In today’s always-on world, companies can’t afford for that to happen without a backup plan. One or more people should always be waiting in the wings, ready to spring into action if a primary on-call is unable to perform his or her duties to the best of his or her abilities at any given time.
Engineers who perform backup duty don’t need to be as “on-call” as a primary engineer — no pagers needed here — but what backup engineers lack in readiness they can make up for in numbers. It often makes sense to have multiple backups or an entire team of backups.
Operationally mature companies often group the currently-on-call engineer and all of his or her backups into an escalation policy. Escalation policies set the order in which each person is alerted and the delays between alerts. While there are many ways to organize these escalation policies, here are some of the patterns most often used:
Primaries Aren’t Enough; Determine a Secondary, Too
Most companies have a primary on-call engineer, usually determined by a calendar that designates when members of an ops team are on call.
Operationally mature companies take their on-call practice one step further and supplement this rotation with a rotation of secondary on-call engineers. Why a secondary rotation instead of just paging the whole team when the primary falls through? If a large team is paged, you get a ‘tragedy of the commons’ effect— it’s urgent that somebody respond to the issue, but not clear how urgent the issue is that each individual person respond. Having a designated secondary removes that confusion.
The secondary rotation is set up to shadow the primary rotation and generally has the same members as the primary rotation. The difference is that the order of the engineers in the secondary rotation is usually offset from that of primary rotation— if your primary and secondary are the same person, you’re going to have a bad time. For example, if a primary rotation contains Alex, Bob, then Charlie, then a secondary rotation may contain Bob, Charlie, then Alex in that order. Companies often find that if last week’s primary is this week’s secondary, the it helps make sure there’s somebody with recent context who can help if the primary runs into trouble. It is becoming more commonplace for organizations to have both a primary and secondary on-call rotation; but, in an environment where customers expect zero downtime, secondary rotations are no longer an optional tool.

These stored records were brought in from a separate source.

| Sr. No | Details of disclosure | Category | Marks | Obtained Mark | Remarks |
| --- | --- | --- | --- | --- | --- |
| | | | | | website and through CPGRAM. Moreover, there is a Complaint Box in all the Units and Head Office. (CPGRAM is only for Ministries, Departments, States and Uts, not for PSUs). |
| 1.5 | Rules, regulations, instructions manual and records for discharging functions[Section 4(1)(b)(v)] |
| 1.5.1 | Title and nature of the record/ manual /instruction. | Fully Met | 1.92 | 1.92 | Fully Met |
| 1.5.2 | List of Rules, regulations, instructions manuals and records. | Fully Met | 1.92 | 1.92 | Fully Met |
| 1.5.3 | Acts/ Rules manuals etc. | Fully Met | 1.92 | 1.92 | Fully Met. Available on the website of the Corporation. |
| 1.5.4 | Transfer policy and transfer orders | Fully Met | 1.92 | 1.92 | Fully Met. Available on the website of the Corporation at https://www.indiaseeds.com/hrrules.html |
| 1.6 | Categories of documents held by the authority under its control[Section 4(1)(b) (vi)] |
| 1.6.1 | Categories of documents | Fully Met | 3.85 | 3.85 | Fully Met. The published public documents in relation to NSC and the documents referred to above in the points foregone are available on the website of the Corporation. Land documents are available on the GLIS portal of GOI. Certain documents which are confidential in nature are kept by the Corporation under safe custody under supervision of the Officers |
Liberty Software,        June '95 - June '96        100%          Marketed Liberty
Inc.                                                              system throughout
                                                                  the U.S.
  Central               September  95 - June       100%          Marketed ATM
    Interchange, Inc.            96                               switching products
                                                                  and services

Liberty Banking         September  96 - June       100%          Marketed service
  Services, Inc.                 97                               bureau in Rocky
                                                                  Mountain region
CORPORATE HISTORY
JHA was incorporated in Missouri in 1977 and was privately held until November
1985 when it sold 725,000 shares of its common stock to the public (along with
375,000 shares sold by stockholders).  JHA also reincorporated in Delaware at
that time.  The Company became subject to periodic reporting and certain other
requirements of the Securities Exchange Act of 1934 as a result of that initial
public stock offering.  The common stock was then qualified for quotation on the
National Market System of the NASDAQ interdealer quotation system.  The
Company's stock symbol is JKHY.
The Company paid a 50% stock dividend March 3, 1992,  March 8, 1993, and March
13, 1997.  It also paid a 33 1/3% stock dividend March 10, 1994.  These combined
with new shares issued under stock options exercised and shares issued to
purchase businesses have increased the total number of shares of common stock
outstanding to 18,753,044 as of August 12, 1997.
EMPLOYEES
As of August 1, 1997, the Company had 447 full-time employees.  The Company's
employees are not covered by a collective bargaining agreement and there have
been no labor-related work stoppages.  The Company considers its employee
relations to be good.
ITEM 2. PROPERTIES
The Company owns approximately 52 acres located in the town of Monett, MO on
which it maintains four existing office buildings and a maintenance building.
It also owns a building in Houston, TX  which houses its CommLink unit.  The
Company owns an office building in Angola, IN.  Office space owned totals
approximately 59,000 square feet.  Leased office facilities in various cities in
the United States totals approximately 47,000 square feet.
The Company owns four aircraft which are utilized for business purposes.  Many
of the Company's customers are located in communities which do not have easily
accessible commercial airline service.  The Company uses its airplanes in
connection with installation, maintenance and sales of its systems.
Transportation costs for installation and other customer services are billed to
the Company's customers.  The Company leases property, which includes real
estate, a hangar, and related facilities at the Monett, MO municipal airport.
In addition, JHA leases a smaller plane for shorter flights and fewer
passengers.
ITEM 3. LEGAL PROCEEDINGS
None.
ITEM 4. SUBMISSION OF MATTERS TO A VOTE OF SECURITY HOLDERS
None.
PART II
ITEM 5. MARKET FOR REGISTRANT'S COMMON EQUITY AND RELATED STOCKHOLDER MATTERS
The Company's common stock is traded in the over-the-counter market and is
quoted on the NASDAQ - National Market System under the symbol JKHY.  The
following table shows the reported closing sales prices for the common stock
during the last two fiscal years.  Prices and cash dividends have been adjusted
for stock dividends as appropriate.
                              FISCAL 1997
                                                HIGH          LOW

Enable a Strong Support System
Larger companies and companies with significant numbers of operations tasks often deploy a separate support team that handles all basic operations tasks before the organization elevates the tasks to an on-call engineer. This team — the first tier support team — usually knows how to handle all of the smaller, repetitive problems that crop up often and have clear resolution procedures. These first-tier teams often offer their support to multiple engineering teams and are placed first in an escalation policy.

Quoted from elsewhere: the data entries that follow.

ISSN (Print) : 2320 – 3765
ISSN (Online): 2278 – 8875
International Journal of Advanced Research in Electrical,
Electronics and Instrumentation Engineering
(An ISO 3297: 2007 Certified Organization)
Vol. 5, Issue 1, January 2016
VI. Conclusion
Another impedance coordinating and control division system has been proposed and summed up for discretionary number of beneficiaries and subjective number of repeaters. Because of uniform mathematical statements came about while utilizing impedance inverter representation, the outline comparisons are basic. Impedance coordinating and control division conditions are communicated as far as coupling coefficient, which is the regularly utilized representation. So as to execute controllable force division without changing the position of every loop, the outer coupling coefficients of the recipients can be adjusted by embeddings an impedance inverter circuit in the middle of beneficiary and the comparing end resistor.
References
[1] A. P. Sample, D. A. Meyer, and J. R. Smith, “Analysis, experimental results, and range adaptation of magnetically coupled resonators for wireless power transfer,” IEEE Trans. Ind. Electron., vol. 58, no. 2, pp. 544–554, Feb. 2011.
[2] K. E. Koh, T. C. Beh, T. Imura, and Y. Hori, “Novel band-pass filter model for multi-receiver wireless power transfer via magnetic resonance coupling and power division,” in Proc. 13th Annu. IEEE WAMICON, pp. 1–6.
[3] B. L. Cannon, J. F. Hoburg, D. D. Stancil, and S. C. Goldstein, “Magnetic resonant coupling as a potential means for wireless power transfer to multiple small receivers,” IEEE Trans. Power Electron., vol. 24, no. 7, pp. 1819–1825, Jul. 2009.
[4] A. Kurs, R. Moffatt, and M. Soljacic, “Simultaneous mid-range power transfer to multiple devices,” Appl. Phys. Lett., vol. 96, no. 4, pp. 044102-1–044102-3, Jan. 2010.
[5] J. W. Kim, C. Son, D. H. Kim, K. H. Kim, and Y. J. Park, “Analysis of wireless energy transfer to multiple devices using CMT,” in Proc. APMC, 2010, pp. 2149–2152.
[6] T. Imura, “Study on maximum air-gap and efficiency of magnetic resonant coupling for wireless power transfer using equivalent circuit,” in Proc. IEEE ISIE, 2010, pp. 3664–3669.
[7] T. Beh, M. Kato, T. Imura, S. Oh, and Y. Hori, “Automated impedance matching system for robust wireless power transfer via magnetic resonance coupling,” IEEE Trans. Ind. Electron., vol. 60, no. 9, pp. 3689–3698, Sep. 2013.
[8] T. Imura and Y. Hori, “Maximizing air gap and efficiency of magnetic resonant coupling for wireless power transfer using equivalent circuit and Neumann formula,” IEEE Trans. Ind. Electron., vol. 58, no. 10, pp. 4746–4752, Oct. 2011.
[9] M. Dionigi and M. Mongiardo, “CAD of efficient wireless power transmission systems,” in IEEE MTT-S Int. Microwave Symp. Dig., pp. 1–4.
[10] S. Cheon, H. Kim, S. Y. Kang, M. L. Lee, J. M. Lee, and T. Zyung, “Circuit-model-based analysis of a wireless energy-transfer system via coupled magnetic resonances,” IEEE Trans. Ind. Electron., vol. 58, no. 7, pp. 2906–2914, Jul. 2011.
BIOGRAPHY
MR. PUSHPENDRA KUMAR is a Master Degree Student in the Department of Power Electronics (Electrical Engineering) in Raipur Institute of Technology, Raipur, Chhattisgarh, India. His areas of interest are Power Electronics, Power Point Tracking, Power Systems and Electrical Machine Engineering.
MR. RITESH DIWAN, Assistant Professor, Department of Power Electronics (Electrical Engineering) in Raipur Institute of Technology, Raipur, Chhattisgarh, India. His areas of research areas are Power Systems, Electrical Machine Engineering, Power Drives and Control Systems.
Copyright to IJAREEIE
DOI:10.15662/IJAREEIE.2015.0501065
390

If first-tier teams cannot resolve the issue, escalation policies typically dictate that primary then secondary on-call engineers must complete the task. However, there is one more support network operationally mature organizations must implement: management. Management is ultimately responsible for a company’s systems, and needs to be in the know when severe problems happen— both to hold their teams accountable and to muster additional support. At PagerDuty many of our EPs have a rotating manager schedule at the top of multiple escalation policies, and many of our customers use this pattern as well.

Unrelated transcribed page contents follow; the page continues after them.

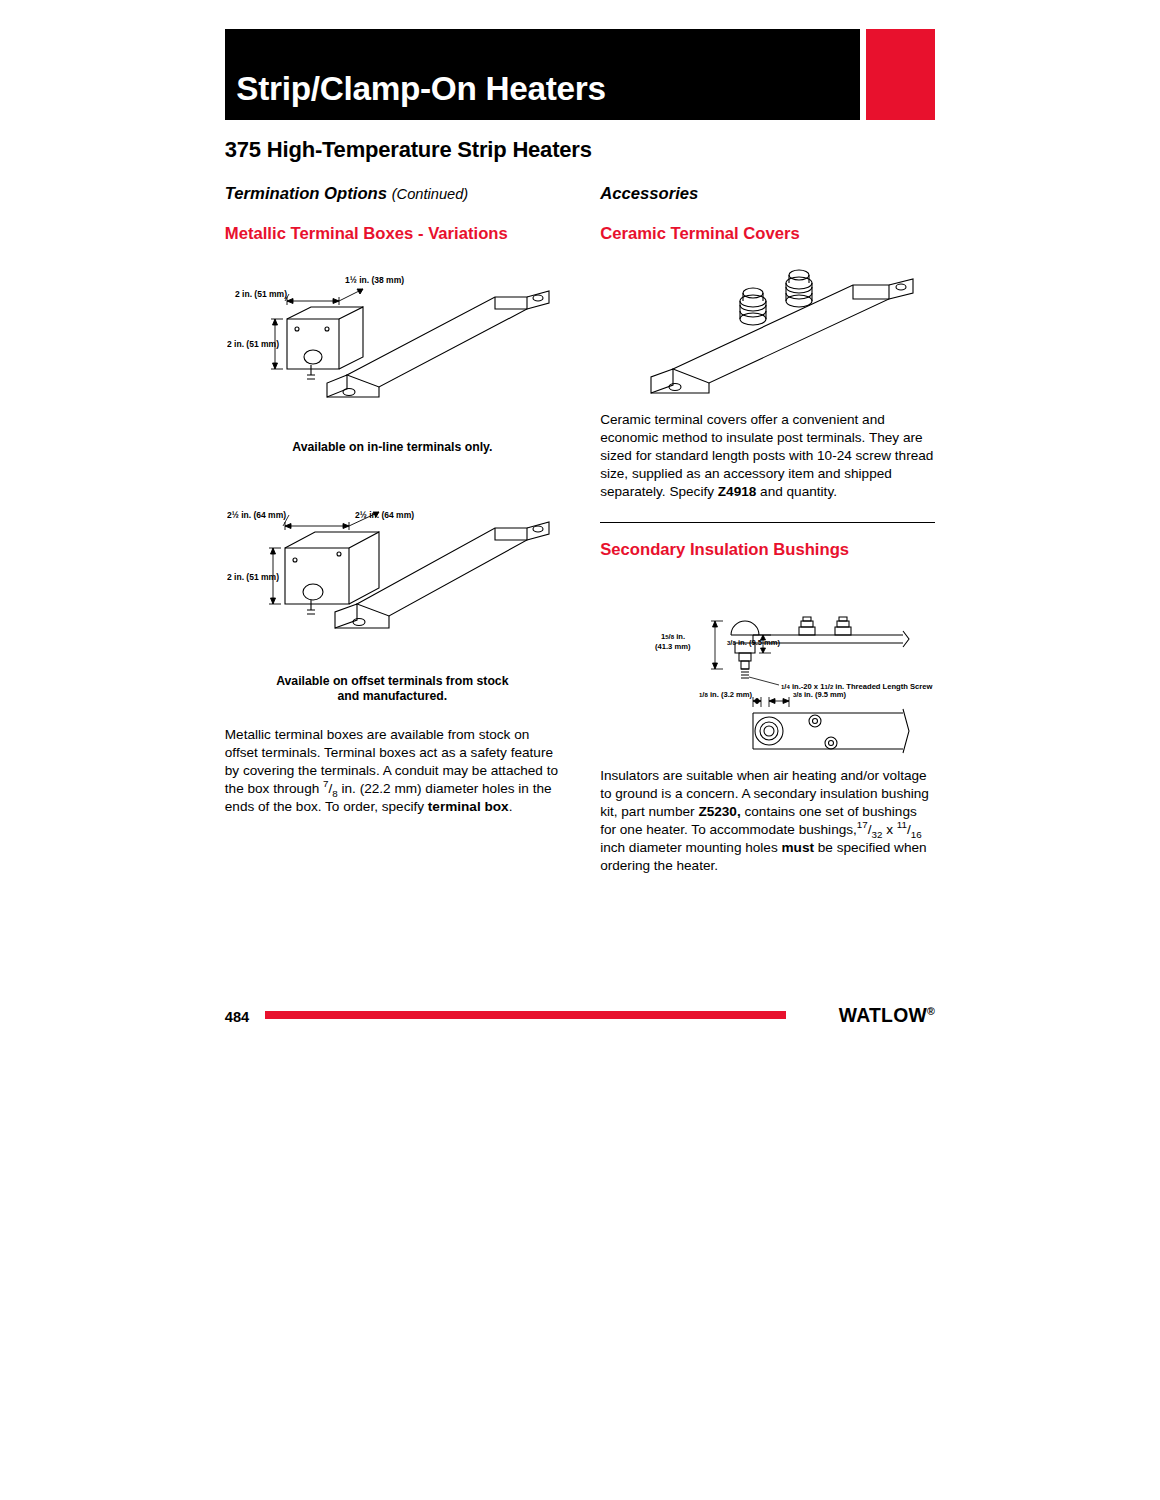Strip/Clamp-On Heaters
375 High-Temperature Strip Heaters
Termination Options (Continued)
Metallic Terminal Boxes - Variations
2 in. (51 mm) 1½ in. (38 mm) 2 in. (51 mm)
Available on in-line terminals only.
2½ in. (64 mm) 2½ in. (64 mm) 2 in. (51 mm)
Available on offset terminals from stock
and manufactured.
Metallic terminal boxes are available from stock on offset terminals. Terminal boxes act as a safety feature by covering the terminals. A conduit may be attached to the box through 7/8 in. (22.2 mm) diameter holes in the ends of the box. To order, specify terminal box.
Accessories
Ceramic Terminal Covers
Ceramic terminal covers offer a convenient and economic method to insulate post terminals. They are sized for standard length posts with 10-24 screw thread size, supplied as an accessory item and shipped separately. Specify Z4918 and quantity.
Secondary Insulation Bushings
15/8 in. (41.3 mm) 3/8 in. (9.5 mm) 1/4 in.-20 x 11/2 in. Threaded Length Screw 1/8 in. (3.2 mm) 3/8 in. (9.5 mm)
Insulators are suitable when air heating and/or voltage to ground is a concern. A secondary insulation bushing kit, part number Z5230, contains one set of bushings for one heater. To accommodate bushings,17/32 x 11/16 inch diameter mounting holes must be specified when ordering the heater.
484
WATLOW®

Put Your Tiered Teams to Work
In practice, an organization policy for a hypothetical “Database Ops” team might look like this:
- Assign the incident to the user who is on-call in the First-Tier Ops Team schedule
- Assign the incident to the user who is on-call in the Primary DBA schedule
- Assign the incident to the user who is on-call in the Secondary DBA schedule
- Assign the incident to the team lead
- Assign the incident to the dev manager
This escalation policy would unfold over time, with timeouts of between 10 and 30 minutes before each subsequent escalation, depending on a team’s needs.
Implementing an escalation policy that involves multiple tiers of resolution ensures that devops teams address all alerts — whether business-critical or minor — in a timely manner. Limited downtime is paramount in today’s fast-pace business environment. Customers expect their applications to run smoothly, or they expect to switch providers if devops teams cannot resolve issues fast enough. Organizations will be much less likely to see their processes fail, and much more likely to see happy customers, if they implement a multi-tiered escalation policy.